EXERCISE PROMPT - Look through the entries below and count every line in which "Skip" appears; reply with the number only.

Stored data entries -
[Start of section]

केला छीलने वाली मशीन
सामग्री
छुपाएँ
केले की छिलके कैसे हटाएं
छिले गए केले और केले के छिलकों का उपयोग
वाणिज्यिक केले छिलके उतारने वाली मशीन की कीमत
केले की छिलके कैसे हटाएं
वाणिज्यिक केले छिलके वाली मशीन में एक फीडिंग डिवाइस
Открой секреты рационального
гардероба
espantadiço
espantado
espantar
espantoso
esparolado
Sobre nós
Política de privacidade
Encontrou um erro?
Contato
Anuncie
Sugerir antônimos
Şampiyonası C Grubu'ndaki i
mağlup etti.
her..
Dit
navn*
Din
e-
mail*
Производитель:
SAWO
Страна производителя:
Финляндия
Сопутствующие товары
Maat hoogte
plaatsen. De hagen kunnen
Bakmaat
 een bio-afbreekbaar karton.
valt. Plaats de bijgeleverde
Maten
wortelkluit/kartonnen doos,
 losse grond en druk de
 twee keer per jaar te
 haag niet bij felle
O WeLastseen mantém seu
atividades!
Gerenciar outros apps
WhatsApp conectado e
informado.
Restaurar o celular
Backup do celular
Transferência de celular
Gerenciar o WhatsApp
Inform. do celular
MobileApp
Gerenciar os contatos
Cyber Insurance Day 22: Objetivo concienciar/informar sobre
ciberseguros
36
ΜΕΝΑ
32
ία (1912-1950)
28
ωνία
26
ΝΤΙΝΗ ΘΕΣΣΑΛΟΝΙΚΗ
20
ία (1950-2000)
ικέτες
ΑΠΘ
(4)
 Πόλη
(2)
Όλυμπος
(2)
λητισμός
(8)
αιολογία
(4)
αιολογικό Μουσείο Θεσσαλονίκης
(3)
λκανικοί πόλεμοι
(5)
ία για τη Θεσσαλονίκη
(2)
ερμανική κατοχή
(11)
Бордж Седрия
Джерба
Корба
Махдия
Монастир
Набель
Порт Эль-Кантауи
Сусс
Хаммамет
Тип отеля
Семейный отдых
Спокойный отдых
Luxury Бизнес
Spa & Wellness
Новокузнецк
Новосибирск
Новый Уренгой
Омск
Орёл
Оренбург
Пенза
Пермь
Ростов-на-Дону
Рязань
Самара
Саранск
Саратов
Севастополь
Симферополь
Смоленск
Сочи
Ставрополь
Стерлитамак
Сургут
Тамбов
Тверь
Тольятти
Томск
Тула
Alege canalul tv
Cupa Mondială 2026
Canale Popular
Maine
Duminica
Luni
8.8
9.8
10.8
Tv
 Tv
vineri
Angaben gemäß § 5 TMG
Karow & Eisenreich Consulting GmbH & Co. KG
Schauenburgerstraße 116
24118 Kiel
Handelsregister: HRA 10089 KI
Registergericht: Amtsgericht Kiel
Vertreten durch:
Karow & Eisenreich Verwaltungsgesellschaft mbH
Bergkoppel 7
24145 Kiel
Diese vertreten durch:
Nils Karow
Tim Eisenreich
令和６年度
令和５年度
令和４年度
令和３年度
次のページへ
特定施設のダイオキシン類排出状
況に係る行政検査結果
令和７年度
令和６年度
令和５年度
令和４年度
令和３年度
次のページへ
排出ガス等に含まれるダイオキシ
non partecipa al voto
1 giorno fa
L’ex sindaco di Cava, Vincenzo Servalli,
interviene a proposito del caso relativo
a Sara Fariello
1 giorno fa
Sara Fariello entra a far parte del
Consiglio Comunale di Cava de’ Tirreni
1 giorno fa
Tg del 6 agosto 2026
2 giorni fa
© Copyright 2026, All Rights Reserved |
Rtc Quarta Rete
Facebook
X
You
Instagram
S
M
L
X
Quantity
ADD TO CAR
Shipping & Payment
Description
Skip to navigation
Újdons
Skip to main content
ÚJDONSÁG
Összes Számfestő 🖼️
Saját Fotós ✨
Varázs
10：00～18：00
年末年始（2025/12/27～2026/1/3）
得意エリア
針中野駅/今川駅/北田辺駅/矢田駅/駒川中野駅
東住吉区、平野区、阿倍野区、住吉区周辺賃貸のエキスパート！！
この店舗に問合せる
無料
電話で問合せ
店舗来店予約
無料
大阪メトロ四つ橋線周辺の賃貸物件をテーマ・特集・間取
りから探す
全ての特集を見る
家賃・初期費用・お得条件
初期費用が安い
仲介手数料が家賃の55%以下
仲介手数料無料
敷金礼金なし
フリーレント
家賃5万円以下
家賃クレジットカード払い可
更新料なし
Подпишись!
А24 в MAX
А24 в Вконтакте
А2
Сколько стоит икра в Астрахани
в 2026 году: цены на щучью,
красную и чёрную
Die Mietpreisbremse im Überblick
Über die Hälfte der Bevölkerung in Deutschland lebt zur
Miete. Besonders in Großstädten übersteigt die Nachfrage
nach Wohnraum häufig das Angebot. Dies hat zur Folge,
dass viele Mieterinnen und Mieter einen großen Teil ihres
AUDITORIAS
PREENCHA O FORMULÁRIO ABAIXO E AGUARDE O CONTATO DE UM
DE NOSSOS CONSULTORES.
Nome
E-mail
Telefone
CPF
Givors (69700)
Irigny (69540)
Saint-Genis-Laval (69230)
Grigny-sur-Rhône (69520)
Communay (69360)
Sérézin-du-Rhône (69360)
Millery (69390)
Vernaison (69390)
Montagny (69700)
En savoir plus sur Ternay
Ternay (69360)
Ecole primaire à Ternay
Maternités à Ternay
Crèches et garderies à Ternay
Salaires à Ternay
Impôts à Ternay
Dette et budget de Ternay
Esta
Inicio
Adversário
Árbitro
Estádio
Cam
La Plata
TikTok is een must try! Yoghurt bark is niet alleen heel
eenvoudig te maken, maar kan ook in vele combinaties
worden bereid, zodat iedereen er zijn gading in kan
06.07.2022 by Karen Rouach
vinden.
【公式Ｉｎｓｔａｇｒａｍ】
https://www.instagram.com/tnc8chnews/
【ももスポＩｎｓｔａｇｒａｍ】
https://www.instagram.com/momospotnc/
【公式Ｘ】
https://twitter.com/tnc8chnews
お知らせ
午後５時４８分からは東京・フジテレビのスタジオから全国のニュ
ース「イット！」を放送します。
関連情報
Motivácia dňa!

[End of section]

ANSWER AREA - 2